--- Exercise instructions ---
Exact reproduction is needed for the lines from the one with "slaughter, to her" to the end of the listing below, and for no other lines.

#### Available data ####

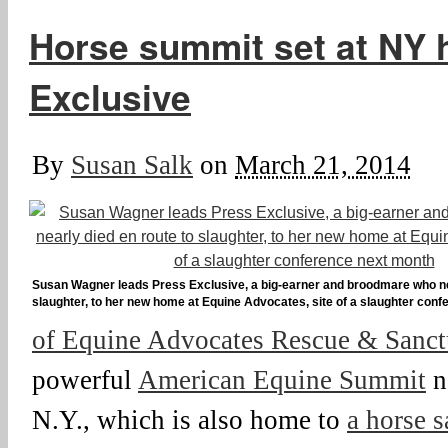
Horse summit set at NY 
Exclusive
By
Susan Salk
on
March 21, 2014
Susan Wagner leads Press Exclusive, a big-earner and broodmare who nea
slaughter, to her new home at Equine Advocates, site of a slaughter con
of Equine Advocates Rescue & Sanct
powerful
American Equine Summit
n
N.Y., which is also home to
a horse s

####

--- Response to this exercise ---
slaughter, to her new home at Equine Advocates, site of a slaughter con
of Equine Advocates Rescue & Sanct
powerful
American Equine Summit
n
N.Y., which is also home to
a horse s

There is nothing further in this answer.